(Record excerpts Opens)

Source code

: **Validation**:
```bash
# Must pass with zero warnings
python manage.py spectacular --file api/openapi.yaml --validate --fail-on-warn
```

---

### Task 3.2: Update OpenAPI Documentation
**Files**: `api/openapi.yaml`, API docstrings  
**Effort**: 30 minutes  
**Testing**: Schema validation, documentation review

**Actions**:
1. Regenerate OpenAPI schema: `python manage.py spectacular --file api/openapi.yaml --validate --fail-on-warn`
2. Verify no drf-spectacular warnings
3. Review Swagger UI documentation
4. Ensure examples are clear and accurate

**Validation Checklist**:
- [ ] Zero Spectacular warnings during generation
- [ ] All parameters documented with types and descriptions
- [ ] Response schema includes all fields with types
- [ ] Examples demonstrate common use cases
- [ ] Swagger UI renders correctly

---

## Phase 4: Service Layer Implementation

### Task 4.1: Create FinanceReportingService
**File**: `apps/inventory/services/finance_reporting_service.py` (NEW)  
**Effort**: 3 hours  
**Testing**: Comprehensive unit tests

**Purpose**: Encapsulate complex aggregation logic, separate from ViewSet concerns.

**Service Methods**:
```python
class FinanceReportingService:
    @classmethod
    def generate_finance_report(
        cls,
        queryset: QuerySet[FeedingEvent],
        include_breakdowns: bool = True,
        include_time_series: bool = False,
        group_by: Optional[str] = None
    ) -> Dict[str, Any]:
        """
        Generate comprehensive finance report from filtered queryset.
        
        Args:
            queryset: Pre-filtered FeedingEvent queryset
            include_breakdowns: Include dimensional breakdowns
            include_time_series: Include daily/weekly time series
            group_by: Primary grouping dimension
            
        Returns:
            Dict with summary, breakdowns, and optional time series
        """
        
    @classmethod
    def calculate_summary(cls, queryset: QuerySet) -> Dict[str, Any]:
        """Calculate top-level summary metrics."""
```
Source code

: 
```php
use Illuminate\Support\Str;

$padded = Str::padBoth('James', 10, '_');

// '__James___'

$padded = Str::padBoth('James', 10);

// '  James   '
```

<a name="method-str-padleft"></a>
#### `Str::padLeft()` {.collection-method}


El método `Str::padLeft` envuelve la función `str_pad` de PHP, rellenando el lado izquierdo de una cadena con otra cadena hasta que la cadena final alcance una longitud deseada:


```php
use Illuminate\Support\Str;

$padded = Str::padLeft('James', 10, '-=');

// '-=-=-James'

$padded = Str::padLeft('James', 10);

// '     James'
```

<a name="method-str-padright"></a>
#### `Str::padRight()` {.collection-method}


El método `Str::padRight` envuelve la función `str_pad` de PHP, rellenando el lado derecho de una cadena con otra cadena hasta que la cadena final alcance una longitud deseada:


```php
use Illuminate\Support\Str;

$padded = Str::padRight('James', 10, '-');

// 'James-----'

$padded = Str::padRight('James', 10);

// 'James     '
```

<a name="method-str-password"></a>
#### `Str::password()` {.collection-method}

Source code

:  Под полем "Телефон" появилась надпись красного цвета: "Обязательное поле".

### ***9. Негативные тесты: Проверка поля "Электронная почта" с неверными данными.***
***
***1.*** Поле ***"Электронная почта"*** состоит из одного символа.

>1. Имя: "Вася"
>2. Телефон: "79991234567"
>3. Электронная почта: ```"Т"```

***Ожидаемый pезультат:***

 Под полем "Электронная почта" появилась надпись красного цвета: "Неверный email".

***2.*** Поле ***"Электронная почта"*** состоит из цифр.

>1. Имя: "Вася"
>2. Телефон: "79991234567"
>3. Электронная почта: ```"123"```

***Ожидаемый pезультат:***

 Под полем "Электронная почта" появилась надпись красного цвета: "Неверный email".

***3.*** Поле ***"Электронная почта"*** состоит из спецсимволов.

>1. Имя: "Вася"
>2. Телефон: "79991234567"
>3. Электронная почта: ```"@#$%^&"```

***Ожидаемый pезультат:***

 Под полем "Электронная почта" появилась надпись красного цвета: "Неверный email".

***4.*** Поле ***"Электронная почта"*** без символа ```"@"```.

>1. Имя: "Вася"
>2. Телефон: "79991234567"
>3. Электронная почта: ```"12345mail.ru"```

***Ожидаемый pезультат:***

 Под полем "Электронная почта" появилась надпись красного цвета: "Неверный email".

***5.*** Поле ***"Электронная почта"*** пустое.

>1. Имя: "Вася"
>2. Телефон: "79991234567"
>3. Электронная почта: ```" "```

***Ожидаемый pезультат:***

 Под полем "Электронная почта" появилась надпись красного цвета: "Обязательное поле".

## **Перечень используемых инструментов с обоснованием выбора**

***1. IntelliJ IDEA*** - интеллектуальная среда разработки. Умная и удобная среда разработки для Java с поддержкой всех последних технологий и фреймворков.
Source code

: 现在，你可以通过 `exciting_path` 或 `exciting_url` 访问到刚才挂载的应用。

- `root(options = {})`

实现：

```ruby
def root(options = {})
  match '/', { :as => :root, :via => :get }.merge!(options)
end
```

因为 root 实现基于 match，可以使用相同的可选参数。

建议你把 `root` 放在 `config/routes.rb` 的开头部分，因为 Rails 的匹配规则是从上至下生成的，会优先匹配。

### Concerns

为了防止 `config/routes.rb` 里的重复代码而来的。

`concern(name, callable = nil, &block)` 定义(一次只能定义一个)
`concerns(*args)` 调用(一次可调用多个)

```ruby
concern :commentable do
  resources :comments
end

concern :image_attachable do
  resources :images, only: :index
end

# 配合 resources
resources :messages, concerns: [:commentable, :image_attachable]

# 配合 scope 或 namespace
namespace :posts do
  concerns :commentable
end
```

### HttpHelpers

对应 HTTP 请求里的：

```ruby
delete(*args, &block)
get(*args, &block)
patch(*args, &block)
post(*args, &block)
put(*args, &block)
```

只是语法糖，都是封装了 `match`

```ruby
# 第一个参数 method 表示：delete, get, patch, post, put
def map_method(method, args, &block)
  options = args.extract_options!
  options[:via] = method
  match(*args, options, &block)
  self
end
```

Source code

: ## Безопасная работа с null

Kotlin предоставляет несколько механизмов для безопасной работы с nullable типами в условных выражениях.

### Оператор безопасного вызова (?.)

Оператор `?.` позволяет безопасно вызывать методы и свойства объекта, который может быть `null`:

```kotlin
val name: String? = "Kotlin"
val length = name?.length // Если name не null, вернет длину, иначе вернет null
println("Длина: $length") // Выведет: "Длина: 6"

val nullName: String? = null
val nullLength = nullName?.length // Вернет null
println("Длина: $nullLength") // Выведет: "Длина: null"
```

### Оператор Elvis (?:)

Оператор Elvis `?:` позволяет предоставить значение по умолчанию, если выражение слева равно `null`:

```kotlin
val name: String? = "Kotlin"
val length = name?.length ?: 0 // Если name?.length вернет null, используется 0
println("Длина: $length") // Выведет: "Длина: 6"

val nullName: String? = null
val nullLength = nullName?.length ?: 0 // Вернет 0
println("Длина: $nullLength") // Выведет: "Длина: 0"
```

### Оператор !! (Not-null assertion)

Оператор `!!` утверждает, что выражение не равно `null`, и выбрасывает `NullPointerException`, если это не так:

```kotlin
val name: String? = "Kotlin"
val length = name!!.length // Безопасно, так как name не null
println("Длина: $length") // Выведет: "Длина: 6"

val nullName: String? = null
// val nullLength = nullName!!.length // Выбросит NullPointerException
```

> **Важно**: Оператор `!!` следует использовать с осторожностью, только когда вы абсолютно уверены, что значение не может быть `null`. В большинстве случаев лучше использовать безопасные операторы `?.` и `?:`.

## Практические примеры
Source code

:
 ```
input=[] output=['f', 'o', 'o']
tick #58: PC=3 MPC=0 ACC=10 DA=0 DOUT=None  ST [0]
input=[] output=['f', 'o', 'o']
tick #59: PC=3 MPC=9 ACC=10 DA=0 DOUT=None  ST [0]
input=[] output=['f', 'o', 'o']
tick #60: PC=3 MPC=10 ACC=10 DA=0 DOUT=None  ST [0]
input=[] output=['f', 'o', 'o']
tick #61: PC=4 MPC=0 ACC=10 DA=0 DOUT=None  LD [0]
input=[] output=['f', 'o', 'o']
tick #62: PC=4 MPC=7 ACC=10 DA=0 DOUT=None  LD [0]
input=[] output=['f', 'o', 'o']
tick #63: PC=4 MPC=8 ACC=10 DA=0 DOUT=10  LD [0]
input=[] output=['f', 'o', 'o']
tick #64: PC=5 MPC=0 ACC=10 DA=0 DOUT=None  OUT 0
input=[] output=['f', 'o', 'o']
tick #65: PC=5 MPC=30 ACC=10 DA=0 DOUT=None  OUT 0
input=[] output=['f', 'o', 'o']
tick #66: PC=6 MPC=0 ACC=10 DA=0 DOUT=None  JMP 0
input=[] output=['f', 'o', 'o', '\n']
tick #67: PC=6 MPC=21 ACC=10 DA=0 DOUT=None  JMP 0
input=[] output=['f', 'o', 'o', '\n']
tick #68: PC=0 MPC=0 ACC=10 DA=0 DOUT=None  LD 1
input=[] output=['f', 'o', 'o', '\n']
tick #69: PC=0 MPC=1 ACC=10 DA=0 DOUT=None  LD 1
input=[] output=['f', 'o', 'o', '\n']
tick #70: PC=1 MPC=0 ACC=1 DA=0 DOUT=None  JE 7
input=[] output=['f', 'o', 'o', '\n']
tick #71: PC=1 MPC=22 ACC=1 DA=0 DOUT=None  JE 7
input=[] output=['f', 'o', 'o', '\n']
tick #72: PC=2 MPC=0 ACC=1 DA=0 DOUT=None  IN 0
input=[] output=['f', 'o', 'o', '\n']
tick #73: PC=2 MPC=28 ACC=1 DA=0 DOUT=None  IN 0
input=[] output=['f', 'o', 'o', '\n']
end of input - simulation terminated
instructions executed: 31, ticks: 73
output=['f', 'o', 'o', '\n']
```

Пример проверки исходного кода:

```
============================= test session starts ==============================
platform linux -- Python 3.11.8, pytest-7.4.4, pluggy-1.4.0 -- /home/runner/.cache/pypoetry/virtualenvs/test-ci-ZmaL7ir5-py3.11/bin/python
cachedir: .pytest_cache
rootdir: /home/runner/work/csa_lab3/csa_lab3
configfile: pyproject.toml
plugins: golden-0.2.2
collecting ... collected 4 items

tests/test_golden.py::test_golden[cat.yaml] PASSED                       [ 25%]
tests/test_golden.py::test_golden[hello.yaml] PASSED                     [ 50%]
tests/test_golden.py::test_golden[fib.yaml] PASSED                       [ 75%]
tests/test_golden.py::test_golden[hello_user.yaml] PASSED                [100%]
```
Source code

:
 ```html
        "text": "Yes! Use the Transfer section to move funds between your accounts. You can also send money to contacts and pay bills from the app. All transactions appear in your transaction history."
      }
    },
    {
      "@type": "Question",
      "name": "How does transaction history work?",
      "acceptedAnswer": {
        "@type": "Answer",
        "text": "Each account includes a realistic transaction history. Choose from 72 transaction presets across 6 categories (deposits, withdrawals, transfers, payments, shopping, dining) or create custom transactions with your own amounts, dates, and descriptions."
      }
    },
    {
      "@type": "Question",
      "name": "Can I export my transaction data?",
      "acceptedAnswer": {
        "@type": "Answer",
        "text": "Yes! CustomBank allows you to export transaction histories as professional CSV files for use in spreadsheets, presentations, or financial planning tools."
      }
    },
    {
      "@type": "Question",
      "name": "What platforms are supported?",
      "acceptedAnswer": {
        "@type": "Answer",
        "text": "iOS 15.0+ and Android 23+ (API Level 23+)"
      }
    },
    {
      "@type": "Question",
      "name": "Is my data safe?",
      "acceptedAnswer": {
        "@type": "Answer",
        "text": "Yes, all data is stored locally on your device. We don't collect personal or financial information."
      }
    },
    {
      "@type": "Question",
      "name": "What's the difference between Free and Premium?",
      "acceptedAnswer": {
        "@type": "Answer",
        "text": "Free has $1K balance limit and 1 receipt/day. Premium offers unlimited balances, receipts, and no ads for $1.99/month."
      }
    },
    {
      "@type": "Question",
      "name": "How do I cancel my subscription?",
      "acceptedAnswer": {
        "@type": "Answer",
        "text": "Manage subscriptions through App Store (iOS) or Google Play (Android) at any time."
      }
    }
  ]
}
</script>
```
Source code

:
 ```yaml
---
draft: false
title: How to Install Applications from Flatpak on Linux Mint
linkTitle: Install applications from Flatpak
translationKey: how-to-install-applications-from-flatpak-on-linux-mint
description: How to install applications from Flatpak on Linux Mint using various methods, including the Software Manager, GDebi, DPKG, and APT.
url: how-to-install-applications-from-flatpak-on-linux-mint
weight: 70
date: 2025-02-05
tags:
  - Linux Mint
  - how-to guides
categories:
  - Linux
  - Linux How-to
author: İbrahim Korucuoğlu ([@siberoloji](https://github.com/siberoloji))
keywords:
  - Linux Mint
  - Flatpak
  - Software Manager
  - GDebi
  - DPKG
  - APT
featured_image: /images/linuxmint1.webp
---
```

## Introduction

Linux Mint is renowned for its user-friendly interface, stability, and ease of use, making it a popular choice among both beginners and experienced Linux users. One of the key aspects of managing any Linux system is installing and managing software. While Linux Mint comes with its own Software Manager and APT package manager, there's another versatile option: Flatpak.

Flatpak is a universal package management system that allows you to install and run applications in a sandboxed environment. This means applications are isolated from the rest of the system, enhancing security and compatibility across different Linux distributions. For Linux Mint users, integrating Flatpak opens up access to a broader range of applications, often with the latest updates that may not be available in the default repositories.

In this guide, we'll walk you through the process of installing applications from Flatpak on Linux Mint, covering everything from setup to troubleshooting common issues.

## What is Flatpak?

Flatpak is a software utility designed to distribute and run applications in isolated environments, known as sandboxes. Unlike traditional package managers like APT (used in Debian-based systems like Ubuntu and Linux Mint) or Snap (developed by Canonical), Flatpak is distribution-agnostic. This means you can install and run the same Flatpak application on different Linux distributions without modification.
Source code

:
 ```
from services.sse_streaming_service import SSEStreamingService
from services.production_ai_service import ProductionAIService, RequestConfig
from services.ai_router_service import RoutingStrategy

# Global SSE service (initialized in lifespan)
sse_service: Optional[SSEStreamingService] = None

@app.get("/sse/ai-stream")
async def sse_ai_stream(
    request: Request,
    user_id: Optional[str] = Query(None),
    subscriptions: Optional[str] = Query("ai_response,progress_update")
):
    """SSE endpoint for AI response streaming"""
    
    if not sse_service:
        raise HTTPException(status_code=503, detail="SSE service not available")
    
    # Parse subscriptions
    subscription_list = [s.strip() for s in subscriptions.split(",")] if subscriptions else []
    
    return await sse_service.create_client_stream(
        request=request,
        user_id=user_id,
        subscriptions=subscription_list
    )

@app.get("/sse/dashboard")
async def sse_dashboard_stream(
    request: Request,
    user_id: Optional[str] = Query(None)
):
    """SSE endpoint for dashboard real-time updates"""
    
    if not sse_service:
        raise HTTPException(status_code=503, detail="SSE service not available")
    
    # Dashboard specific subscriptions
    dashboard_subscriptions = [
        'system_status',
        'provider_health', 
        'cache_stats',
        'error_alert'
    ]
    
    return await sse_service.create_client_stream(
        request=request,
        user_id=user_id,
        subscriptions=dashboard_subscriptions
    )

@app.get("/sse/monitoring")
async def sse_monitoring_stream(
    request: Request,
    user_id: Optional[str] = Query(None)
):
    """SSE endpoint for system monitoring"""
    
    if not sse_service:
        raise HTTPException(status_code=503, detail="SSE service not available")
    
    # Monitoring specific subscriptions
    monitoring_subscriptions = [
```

(Record excerpts Closes)

Go through the records line by line and count those containing the string "import". Give only the total.

3